After the ethics debacles of 2012, South Carolinians could be excused if they think they need a bath.
• The lieutenant governor resigned and entered a guilty plea to violating state ethics laws.
• More than 250 candidates statewide were tossed off primary and general election ballots for failing to file their financial disclosure forms properly.
• The House Ethics Committee twice heard allegations the governor used her elected office, while a state representative, for personal gain. She was cleared after her attorney argued everybody does it and, legislators agreed, S.C. law is too vague.
Having emerged from her ethics crucible, Gov. Nikki Haley says she wants to strengthen the states ethics laws in the legislative session that starts in January. To start that work, Haley has named a commission that, along with S.C. House and Senate panels, is drawing up proposals.
Among the issues:
• Should lawmakers have to tell who they work for and how much they are paid, thus making public any conflicts of interest when they vote to spend state money or pass laws? For example, an undisclosed consulting fee of almost $50,000, paid then-state Rep. Haley, formed the basis of some of allegations against the first-term Republican governor.
• Should political committees have to disclose who their donors are and their agendas? The issue is dear to some legislators who think they were unfairly targeted in November by ads paid for by shadowy groups funded by who knows who, wanting who knows what.

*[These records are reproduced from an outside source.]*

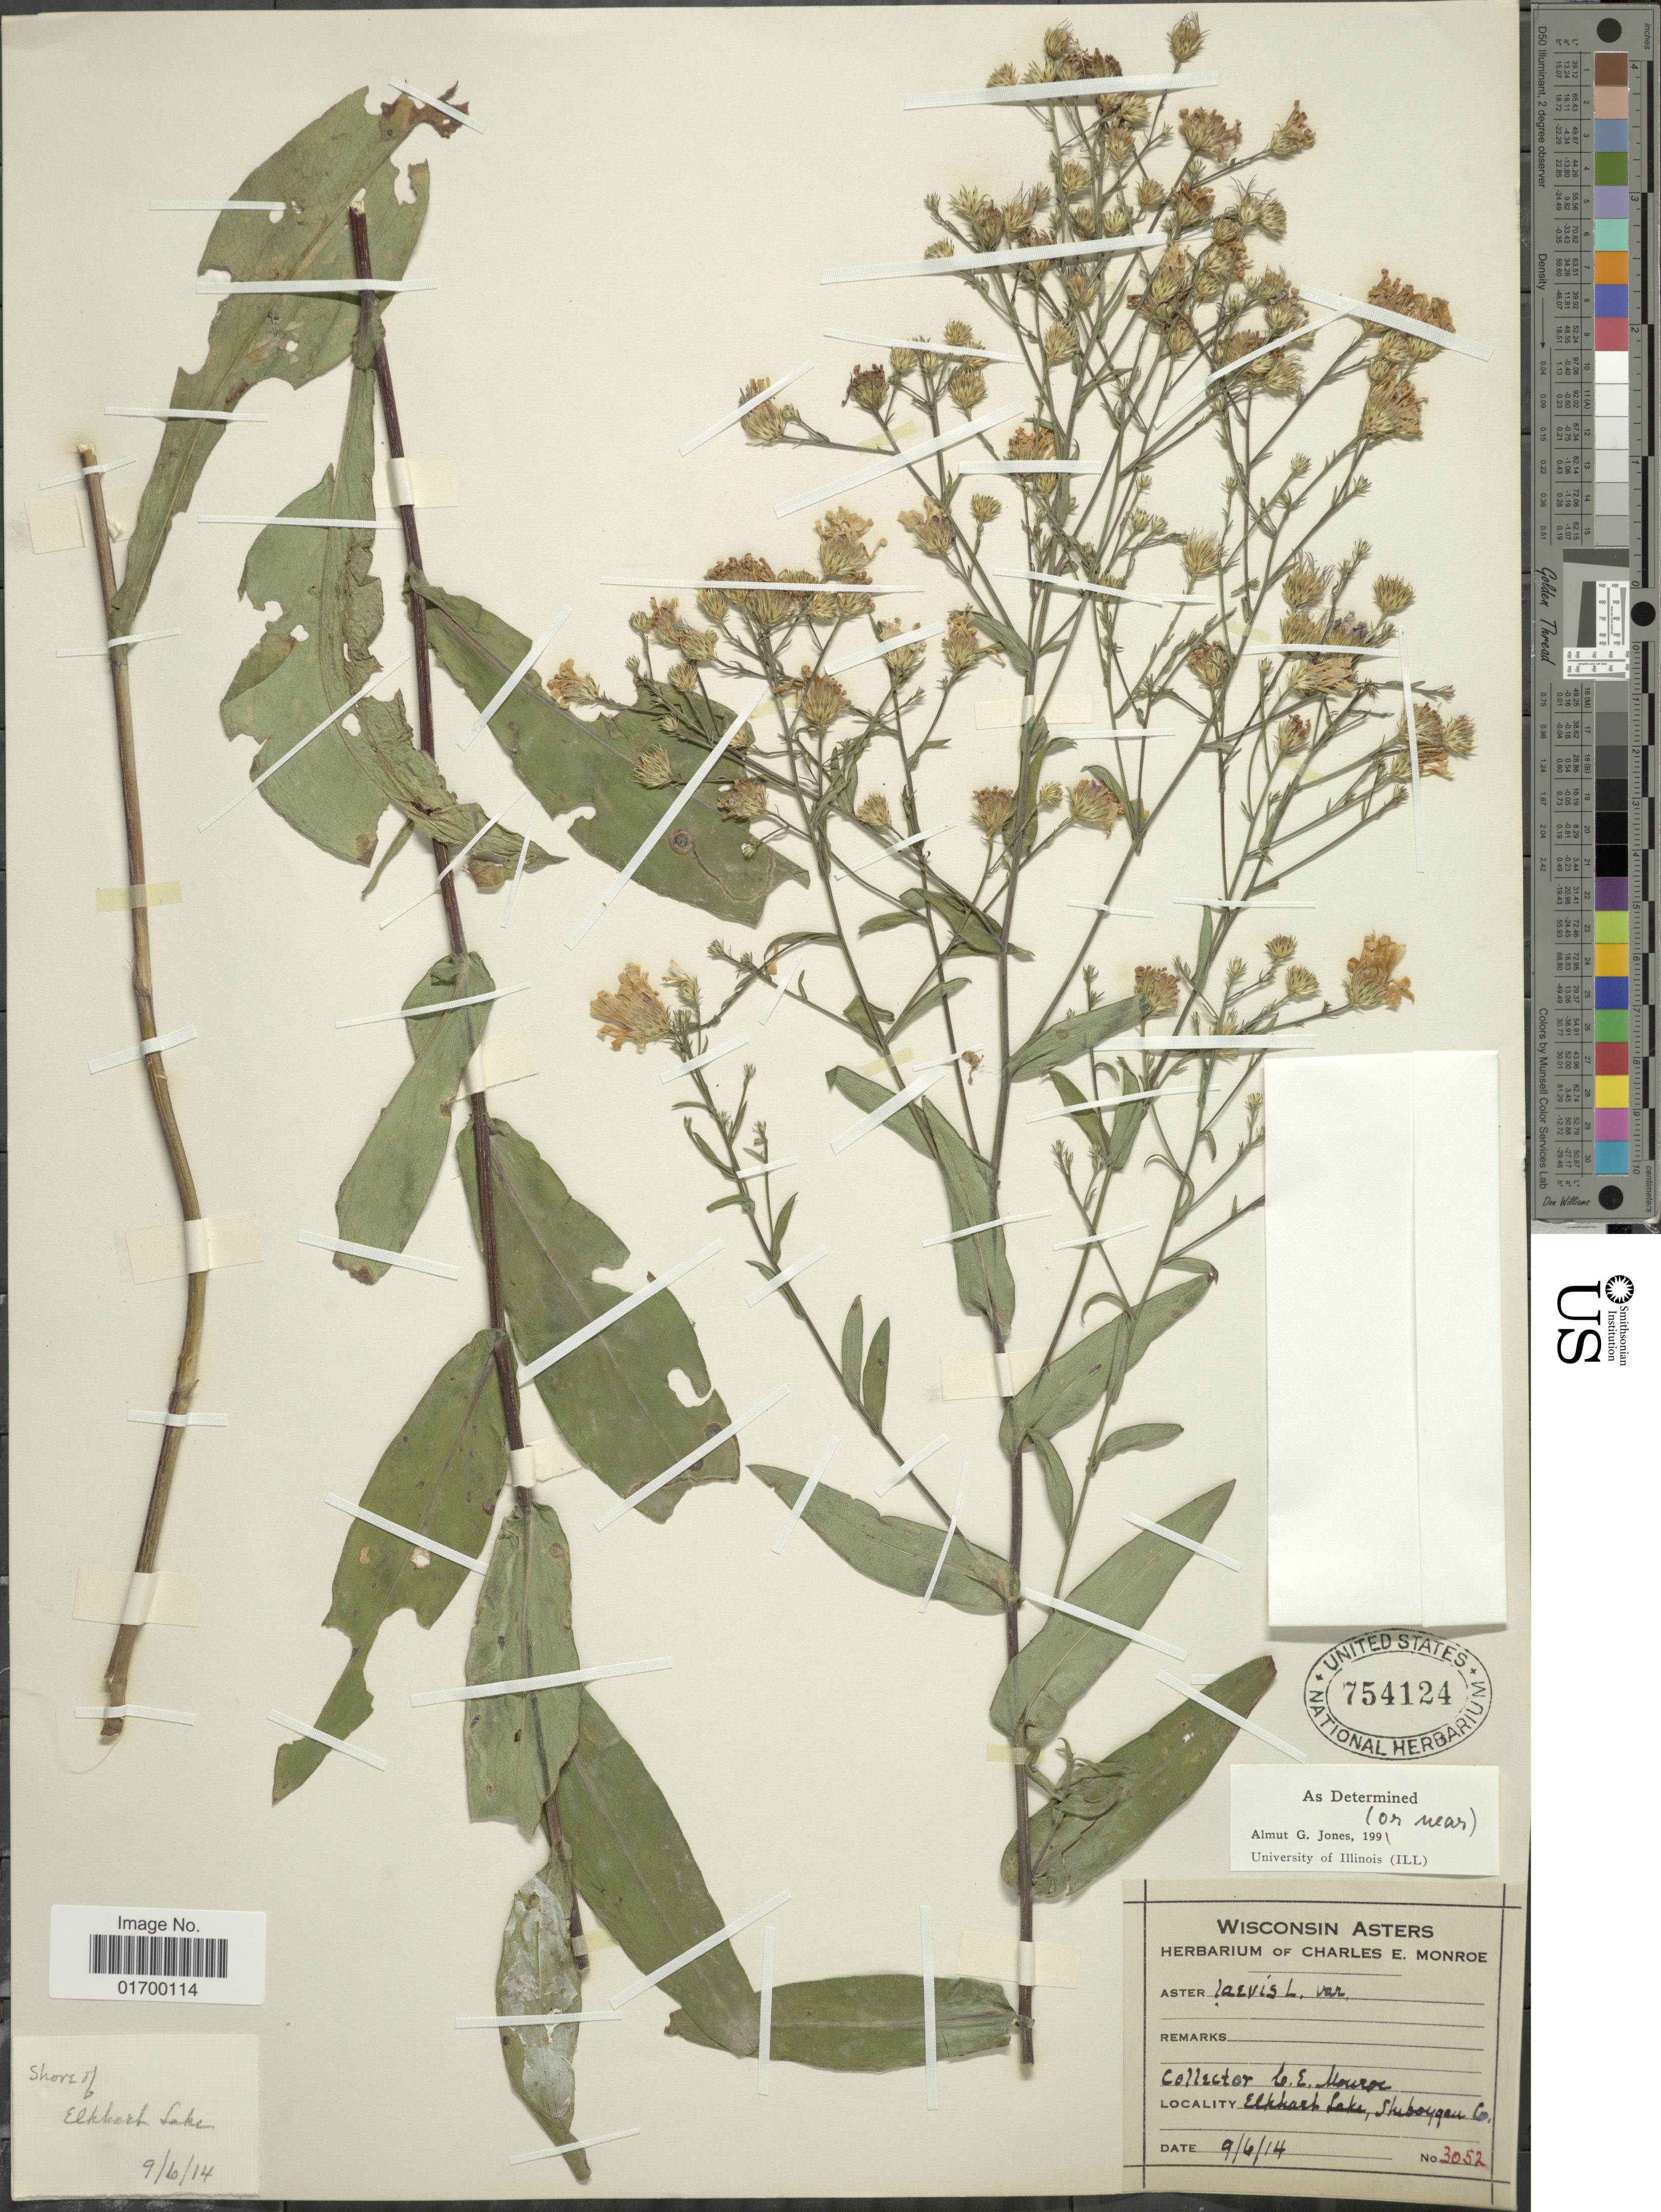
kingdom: Plantae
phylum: Tracheophyta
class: Magnoliopsida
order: Asterales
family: Asteraceae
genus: Symphyotrichum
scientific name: Symphyotrichum laeve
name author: (L.) Á. Löve & D. Löve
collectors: C. Monroe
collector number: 3052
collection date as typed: Transcribed d/m/y: 6/9/14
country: United States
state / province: Wisconsin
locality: Elkhart Lake, Sheboygan Co.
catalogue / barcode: US 754124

• Should the states open-records law, intended to ensure the public knows what is going on, be strengthened and agencies and officials that stonewall be held accountable? Now, some government agencies drag their feet on producing documents, delete communications, secretly communicate via private channels or insist on being paid large sums in copying and research fees in hopes inquiring members of the public and the media just will go away.
• Should the states ethics police be given teeth? For example, should S.C. House and state Senate members quit trying to police themselves and give that duty to an empowered State Ethics Commission, now toothless, or the state Attorney Generals Office?
Others want legislators to give up naming judges, saying that results in a crony judiciary cowed by lawmakers.
Will the politicians reform their own nests?
One early sign is not promising.
A Senate ethics reform panel seems intent on requiring income disclosure by lawmakers. But it does not want to require they say how much they were paid by any employer.
Haley, who needs to get in front of an issue that could sink her future political ambitions, insists she will push whatever reforms that her commission suggests.
Optimists can find reason for hope in one of this holiday seasons hottest new books: a biography of mogul Joseph P. Kennedy, who made a fortune in Wall Street stock manipulation and then acted, as the first head of the newly created Securities and Exchange Commission, to clean up the stock markets. After all, who better to clean up a crooked game than someone who knows all the tricks?